Le sentiment est que le domaine de l'élevage d'insectes (on parlera tôt ou tard de meunerie, du moins dans le cas du ver de farine) ne s'arrêtera pas. Des entreprises comme Ÿnsect mettent en place une large sélection pour choisir les "produits" optimaux pour la consommation. Toute cette industrie affûte soigneusement ses armes, tant opérationnelles que médiatiques.
Je dis tout : Je ne suis pas contre la consommation humaine d'insectes. Ils l'ont toujours fait en Orient. Si quelqu'un les aime, qu'ils s'assoient : idem s'ils se laissent convaincre par le tam tam médiatique. Je ne sais pas s'ils réussiront un jour avec moi, mais j'en doute. À moins qu'ils ne me trompent, mais ce ne serait pas une bonne chose : au contraire, cela vaudrait certainement la peine de se battre.

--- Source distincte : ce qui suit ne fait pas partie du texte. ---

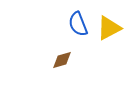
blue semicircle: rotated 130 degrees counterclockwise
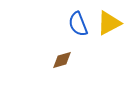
yellow triangle: moved 5 px up
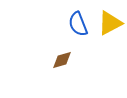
yellow triangle: moved 1 px right
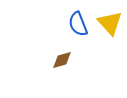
yellow triangle: rotated 44 degrees counterclockwise
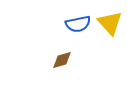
blue semicircle: rotated 80 degrees counterclockwise
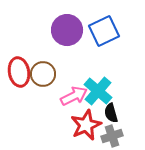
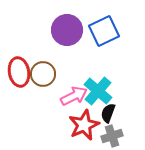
black semicircle: moved 3 px left; rotated 36 degrees clockwise
red star: moved 2 px left
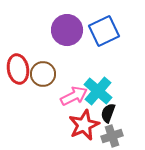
red ellipse: moved 1 px left, 3 px up
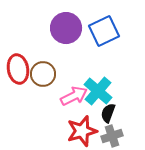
purple circle: moved 1 px left, 2 px up
red star: moved 2 px left, 6 px down; rotated 8 degrees clockwise
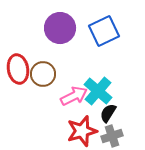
purple circle: moved 6 px left
black semicircle: rotated 12 degrees clockwise
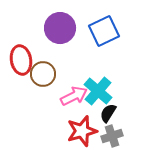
red ellipse: moved 3 px right, 9 px up
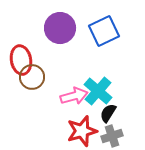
brown circle: moved 11 px left, 3 px down
pink arrow: rotated 12 degrees clockwise
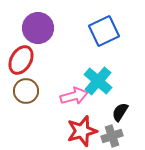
purple circle: moved 22 px left
red ellipse: rotated 40 degrees clockwise
brown circle: moved 6 px left, 14 px down
cyan cross: moved 10 px up
black semicircle: moved 12 px right, 1 px up
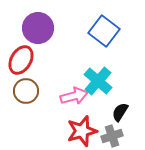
blue square: rotated 28 degrees counterclockwise
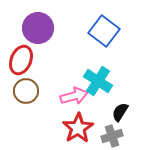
red ellipse: rotated 8 degrees counterclockwise
cyan cross: rotated 8 degrees counterclockwise
red star: moved 4 px left, 3 px up; rotated 16 degrees counterclockwise
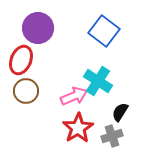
pink arrow: rotated 8 degrees counterclockwise
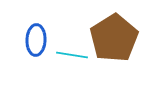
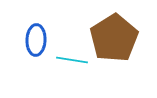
cyan line: moved 5 px down
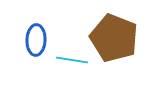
brown pentagon: rotated 18 degrees counterclockwise
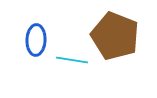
brown pentagon: moved 1 px right, 2 px up
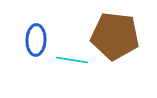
brown pentagon: rotated 15 degrees counterclockwise
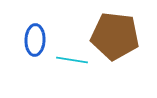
blue ellipse: moved 1 px left
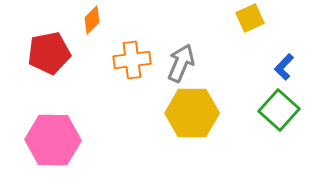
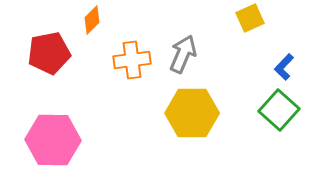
gray arrow: moved 2 px right, 9 px up
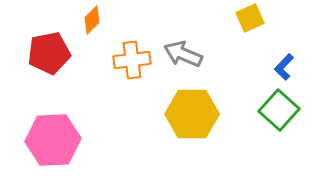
gray arrow: rotated 90 degrees counterclockwise
yellow hexagon: moved 1 px down
pink hexagon: rotated 4 degrees counterclockwise
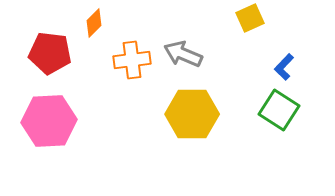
orange diamond: moved 2 px right, 3 px down
red pentagon: moved 1 px right; rotated 18 degrees clockwise
green square: rotated 9 degrees counterclockwise
pink hexagon: moved 4 px left, 19 px up
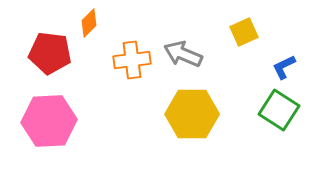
yellow square: moved 6 px left, 14 px down
orange diamond: moved 5 px left
blue L-shape: rotated 20 degrees clockwise
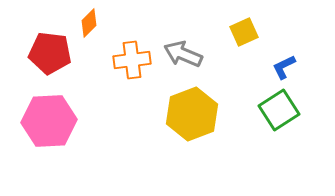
green square: rotated 24 degrees clockwise
yellow hexagon: rotated 21 degrees counterclockwise
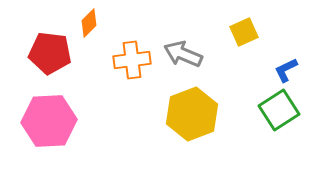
blue L-shape: moved 2 px right, 3 px down
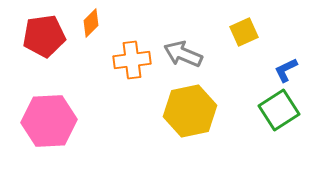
orange diamond: moved 2 px right
red pentagon: moved 6 px left, 17 px up; rotated 15 degrees counterclockwise
yellow hexagon: moved 2 px left, 3 px up; rotated 9 degrees clockwise
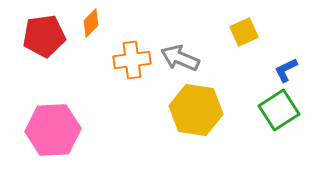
gray arrow: moved 3 px left, 4 px down
yellow hexagon: moved 6 px right, 1 px up; rotated 21 degrees clockwise
pink hexagon: moved 4 px right, 9 px down
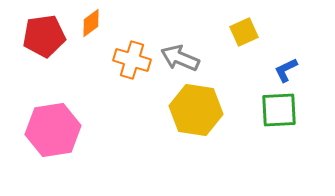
orange diamond: rotated 8 degrees clockwise
orange cross: rotated 24 degrees clockwise
green square: rotated 30 degrees clockwise
pink hexagon: rotated 6 degrees counterclockwise
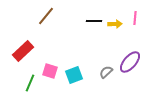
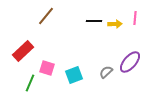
pink square: moved 3 px left, 3 px up
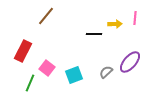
black line: moved 13 px down
red rectangle: rotated 20 degrees counterclockwise
pink square: rotated 21 degrees clockwise
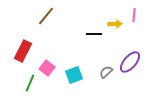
pink line: moved 1 px left, 3 px up
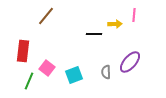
red rectangle: rotated 20 degrees counterclockwise
gray semicircle: rotated 48 degrees counterclockwise
green line: moved 1 px left, 2 px up
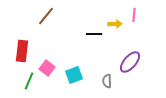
red rectangle: moved 1 px left
gray semicircle: moved 1 px right, 9 px down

Mes perplexités, à vrai dire, portent justement sur le modèle « français », celui qui envisage d'utiliser les insectes comme alimentation animale. Certains experts sont assez pessimistes sur le fait que l'élevage d'insectes interprété de cette manière réduit en fait les émissions. Enfin, en fournissant de l'alimentation animale aux agriculteurs, les produits d'Ÿnsect encouragent l'élevage industriel, quoique dans une moindre mesure. Pourtant, la "conquête" des tables par les insectes commence ici même, depuis le centre de l'Europe. Nous verrons.
Mon opinion non sollicitée est que nous devons encourager les régimes à base de plantes et réduire drastiquement la consommation de viande. Nous devons le faire pour notre santé e pour la planète. Bien sûr, l'élevage d'insectes est toujours une réponse à l'effondrement du climat et de la biodiversité, mais cela devrait se produire à très grande échelle et en peu de temps, et franchement, je trouve cela difficile. Surtout si tout le monde a la même répulsion que moi.